# RECORD EXCERPTS
<<<<
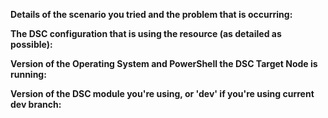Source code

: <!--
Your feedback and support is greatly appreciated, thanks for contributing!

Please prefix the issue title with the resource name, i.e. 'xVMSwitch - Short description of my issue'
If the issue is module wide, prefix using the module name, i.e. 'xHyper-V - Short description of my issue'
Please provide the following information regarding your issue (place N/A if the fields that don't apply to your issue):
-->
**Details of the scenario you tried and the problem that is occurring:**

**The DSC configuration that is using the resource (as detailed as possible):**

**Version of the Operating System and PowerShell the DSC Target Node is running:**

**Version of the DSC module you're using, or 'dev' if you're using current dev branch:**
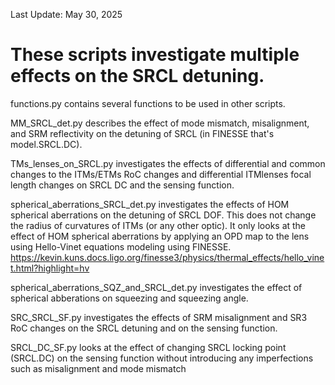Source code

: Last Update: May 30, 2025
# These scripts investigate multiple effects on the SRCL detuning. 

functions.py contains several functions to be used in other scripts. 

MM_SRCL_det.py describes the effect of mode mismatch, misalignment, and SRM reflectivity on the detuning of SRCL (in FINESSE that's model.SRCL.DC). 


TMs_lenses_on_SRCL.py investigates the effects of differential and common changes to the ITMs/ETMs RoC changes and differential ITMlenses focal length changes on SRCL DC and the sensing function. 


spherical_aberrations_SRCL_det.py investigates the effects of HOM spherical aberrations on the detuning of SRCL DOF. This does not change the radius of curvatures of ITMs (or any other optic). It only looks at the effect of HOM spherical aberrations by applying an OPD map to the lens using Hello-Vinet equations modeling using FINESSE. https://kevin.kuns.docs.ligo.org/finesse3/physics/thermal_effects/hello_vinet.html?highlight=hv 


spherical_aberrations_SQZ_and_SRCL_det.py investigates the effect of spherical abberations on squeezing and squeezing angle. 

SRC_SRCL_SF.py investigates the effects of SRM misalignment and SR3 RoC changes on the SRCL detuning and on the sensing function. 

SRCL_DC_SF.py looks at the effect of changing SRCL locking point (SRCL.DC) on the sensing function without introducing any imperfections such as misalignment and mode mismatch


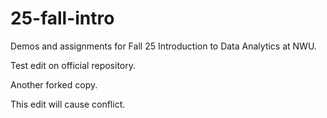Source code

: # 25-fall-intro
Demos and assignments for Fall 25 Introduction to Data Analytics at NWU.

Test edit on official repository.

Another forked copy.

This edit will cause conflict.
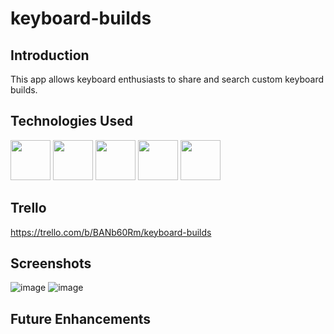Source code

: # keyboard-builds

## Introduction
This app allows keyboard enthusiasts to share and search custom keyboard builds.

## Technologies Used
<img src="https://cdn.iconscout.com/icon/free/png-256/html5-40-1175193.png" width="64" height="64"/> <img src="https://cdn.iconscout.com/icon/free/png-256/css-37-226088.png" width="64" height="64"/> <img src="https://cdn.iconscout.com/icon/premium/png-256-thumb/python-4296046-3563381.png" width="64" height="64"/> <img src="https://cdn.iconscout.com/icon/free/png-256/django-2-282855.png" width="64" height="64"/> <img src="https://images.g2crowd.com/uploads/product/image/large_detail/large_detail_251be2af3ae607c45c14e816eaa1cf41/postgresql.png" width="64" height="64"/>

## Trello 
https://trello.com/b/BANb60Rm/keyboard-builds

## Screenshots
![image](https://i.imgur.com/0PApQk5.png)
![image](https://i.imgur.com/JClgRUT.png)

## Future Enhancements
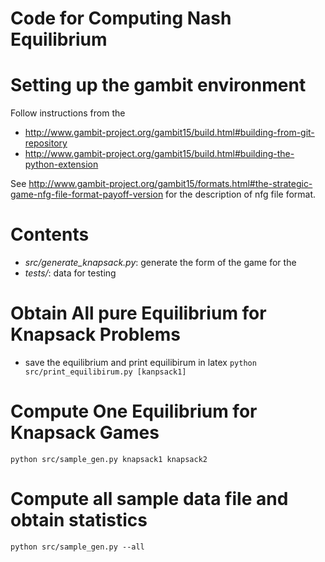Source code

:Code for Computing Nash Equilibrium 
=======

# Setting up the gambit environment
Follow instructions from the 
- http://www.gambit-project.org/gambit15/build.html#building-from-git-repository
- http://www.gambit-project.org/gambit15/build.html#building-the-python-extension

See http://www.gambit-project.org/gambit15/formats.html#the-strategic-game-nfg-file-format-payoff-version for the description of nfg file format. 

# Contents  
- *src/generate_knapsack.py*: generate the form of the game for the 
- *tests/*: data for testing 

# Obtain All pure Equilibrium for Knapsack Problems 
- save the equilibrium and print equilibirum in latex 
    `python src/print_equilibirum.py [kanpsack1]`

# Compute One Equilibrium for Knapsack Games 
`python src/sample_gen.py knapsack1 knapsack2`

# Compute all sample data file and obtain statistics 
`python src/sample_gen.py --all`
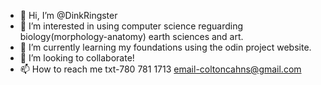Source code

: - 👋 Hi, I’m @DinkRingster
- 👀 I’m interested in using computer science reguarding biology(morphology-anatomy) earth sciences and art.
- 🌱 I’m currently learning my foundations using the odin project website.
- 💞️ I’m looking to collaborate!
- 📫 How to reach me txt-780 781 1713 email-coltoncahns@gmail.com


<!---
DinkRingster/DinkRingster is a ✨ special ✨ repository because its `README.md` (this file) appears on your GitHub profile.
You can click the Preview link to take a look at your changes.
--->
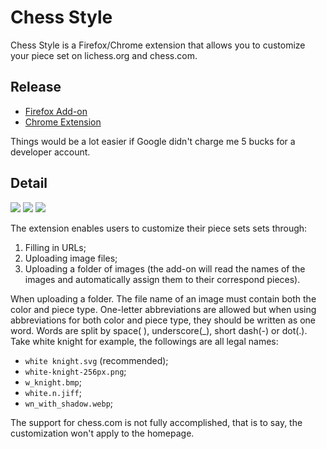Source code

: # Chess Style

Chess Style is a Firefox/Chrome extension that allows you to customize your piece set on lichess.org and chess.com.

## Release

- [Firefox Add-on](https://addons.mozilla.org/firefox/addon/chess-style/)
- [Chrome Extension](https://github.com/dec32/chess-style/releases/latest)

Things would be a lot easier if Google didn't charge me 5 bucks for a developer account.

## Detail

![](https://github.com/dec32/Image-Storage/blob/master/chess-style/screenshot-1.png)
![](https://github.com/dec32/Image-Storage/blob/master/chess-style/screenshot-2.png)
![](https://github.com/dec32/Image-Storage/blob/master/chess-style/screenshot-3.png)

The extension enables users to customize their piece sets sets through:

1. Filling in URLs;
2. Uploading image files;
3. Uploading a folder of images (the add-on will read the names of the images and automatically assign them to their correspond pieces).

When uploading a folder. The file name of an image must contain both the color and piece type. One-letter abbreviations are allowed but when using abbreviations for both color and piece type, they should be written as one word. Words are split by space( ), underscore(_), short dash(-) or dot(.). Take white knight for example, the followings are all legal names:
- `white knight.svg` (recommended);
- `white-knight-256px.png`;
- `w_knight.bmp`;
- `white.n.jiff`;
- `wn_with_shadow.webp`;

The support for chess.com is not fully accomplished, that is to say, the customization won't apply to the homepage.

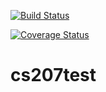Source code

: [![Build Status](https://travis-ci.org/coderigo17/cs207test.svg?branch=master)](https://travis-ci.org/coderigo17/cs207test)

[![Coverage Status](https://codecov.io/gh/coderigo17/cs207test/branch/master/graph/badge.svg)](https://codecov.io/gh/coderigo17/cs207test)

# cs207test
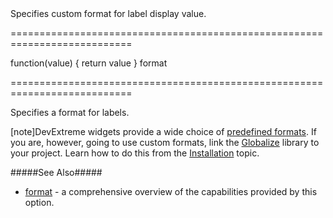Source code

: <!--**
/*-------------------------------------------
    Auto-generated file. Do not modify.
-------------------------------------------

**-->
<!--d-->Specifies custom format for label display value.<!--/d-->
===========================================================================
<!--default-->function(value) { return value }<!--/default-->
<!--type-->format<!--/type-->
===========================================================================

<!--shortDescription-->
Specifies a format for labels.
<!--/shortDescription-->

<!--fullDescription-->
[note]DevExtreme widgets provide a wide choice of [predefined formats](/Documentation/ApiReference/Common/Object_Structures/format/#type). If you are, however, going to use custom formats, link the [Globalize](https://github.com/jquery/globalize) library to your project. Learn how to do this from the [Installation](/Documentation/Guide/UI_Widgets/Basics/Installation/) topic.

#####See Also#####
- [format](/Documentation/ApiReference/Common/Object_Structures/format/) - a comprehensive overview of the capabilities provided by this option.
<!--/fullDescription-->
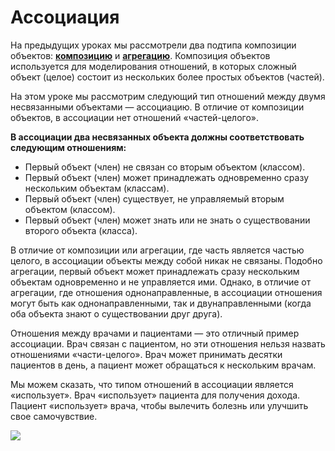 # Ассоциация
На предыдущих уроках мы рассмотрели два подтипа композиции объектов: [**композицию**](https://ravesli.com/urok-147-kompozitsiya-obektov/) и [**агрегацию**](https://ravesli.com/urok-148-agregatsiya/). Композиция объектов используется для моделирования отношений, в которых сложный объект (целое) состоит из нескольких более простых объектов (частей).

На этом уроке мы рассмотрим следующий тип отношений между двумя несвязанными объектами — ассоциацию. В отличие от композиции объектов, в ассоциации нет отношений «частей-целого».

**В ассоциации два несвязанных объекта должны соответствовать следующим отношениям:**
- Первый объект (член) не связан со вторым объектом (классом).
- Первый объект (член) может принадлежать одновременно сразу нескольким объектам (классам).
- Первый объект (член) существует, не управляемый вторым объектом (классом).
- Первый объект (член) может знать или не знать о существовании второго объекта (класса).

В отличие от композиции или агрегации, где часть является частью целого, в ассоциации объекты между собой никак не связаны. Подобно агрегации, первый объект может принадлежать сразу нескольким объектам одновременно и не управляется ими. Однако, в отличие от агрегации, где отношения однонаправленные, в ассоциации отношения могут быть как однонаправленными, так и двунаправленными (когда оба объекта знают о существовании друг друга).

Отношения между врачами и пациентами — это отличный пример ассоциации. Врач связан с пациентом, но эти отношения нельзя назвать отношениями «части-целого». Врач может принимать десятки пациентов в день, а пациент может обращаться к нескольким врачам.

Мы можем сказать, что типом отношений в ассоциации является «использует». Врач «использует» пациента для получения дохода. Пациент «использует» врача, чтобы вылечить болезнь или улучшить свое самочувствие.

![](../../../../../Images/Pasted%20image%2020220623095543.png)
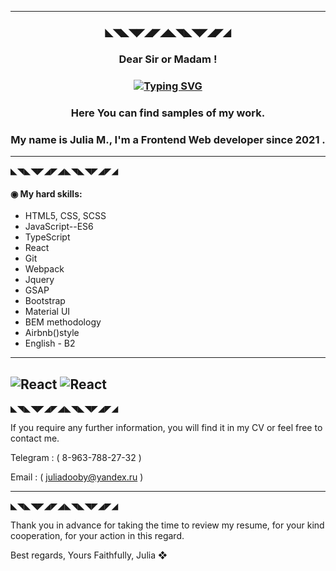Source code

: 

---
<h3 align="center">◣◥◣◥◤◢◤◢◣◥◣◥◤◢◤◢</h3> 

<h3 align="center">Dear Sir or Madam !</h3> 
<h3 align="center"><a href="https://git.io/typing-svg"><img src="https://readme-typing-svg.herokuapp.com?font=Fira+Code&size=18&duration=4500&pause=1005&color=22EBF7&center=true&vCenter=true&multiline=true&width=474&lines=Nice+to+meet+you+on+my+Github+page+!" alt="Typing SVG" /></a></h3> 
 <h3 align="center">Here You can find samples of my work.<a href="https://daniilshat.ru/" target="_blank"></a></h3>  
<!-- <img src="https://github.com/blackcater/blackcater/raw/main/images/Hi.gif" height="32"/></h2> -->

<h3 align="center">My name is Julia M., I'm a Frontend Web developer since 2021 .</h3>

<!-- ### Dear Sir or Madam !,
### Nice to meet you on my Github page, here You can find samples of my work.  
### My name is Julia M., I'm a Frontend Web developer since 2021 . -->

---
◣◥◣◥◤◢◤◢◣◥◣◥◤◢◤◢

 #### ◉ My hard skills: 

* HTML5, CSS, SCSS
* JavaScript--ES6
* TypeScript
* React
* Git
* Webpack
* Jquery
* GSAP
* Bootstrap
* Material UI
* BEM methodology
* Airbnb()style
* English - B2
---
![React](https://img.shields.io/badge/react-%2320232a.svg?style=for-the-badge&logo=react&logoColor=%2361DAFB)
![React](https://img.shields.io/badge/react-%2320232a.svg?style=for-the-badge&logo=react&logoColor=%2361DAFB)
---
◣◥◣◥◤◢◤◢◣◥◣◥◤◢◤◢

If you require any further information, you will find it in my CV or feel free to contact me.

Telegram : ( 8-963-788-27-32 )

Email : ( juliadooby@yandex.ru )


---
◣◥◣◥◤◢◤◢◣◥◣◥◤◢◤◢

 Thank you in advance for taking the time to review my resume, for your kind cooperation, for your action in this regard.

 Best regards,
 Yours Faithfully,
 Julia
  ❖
>>>>
# WHAT YOU WILL DO
Using the records above, copy all lines that include the word "Frontend".

# COMPLETED TASK
<h3 align="center">My name is Julia M., I'm a Frontend Web developer since 2021 .</h3>
### My name is Julia M., I'm a Frontend Web developer since 2021 . -->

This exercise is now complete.